Letter

Why Comes Too Early

April 12, 2026

4 min read

questions • judgment • expression • patience

Sometimes I feel like we should remove the word why from our vocabulary.

It does too much damage.

Often, why is not a real attempt to understand. It's interruption. Hesitation. Judgment pretending to be depth. You feel something, and before it has time to breathe, the question arrives.

Why?

Why this?

Why now?

Why do you want that?

Why are you like this?

Little by little, you stop expressing and start explaining.


And it gets worse. Often why isn't about truth at all. It's pressure. A demand that you justify yourself because your life isn't taking the expected shape. The question sounds innocent. It usually isn't. What it really means is simple: Why are you not like the rest of us? Why can't you just do it the normal way?

That's where why becomes ugly. It doesn't open space. It closes it. It doesn't let life speak. It puts it on trial.

And once this way of thinking gets inside you, you do it to yourself. You stop things before they begin. You cut off ideas too early. You kill energy before it becomes form.

I see it happen often. Someone asks you "why did you do that?" and something in you flinches. You think you've done something wrong. A small shyness comes. A small shame. You look down. You start looking for a justification — not an answer, a defense.

I see it when strangers ask. I see it when family asks. I see it when I ask.

That's the part that bothers me most. Because I'm the one who should know better, and still I do it. I don't want that question to become the one that teaches you your life needs defending.


I imagined for a while a world with less why in it, and some parts of that world sounded better. People expressing themselves more freely. Speaking more honestly. Less pressure to justify every instinct, every emotion, every strange idea, every difference.

There would be less shame in being alive.

Children would stay natural for longer. Artists would make more honest things. Instead of always asking why, we might ask what happened, how did it happen, when did it begin. We'd focus on what is actually there instead of forcing everything into causality.

That world feels lighter. More alive. Less obsessed with defending every movement of the soul before it even has a shape.

That is one thing I want for you. Not a blind life. Not a careless life. But a life where you're still allowed to feel something before the world forces you to explain it.


But the more I thought about it, the more I realized I was pushing it too far. Why has power. It helps us trace causes, find patterns, see what we keep repeating. Without why, much of philosophy disappears. Much of self-understanding disappears too.

Why did I react like that?

Why do I keep returning to the same pattern?

Why am I lying to myself?

These are not empty questions. They can take you deeper if you ask them honestly.

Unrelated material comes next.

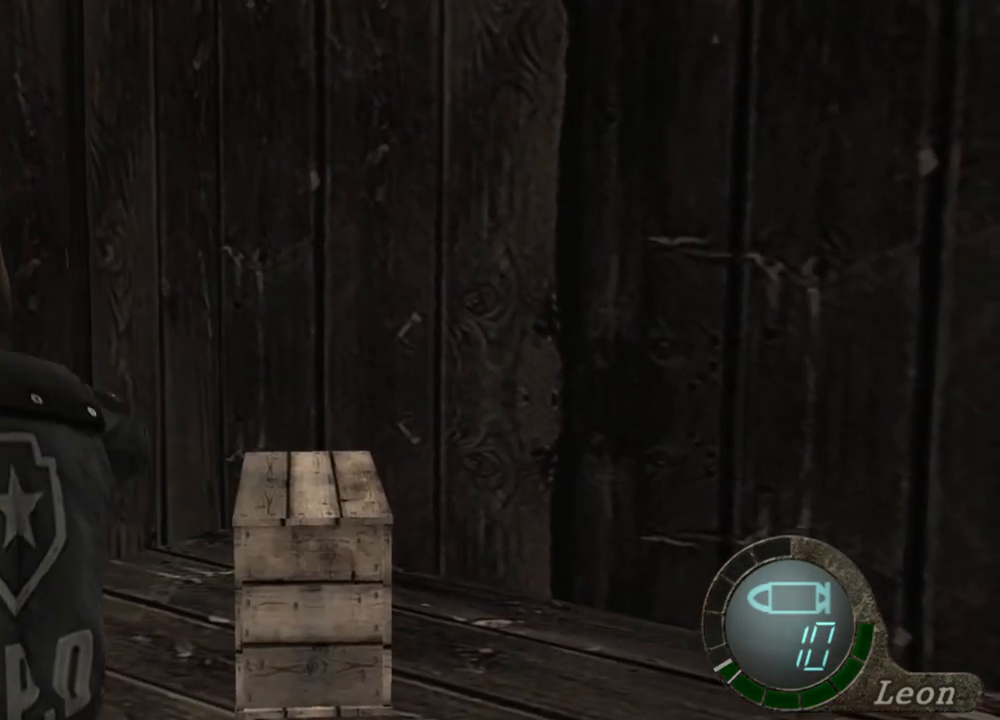
{"keys": ["space"], "mouse": ["left"], "events": []}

So the problem isn't why itself. That would be too easy. The real problem is where we use it, and when.

We ask why too early.

Some things need to be lived before they are explained. A feeling. A desire. A grief. A new direction. A half-formed thought. Even a change in identity. These don't always arrive in finished form. They often begin as tension, instinct, discomfort, attraction, resistance. Sometimes as paradox.

If you interrogate them too early, you kill them. You don't gain clarity. You just interrupt the process.

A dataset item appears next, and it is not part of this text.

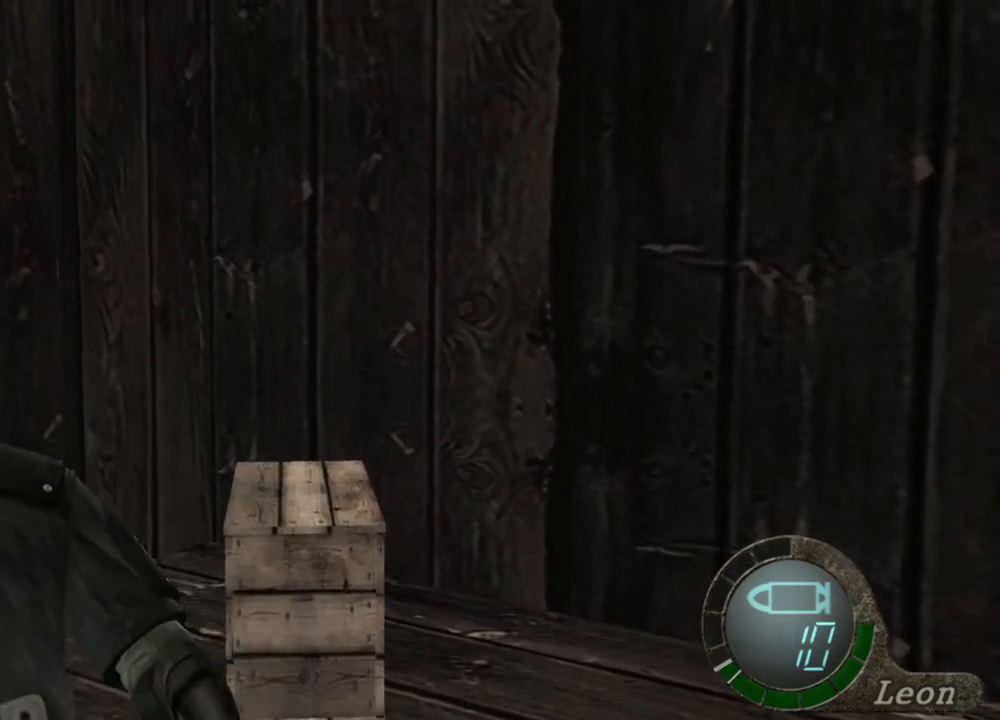
{"keys": ["space"], "mouse": ["left"], "events": []}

So why has its place. Just not at the beginning. Not when something is still trying to come out of you. Not when it's still fragile, still without shape.

That's the part many people forget. We ask why too early, too often, and sometimes for the wrong reason. Not to understand, but to judge. To compare. To slow down. To conform. To stop.

That's the why I reject.

And maybe that's what I want to leave you with. Not the idea that questions are bad. But the idea that life cannot survive if it's interrogated too early.

Things must be understood.

But first, they must be allowed to live.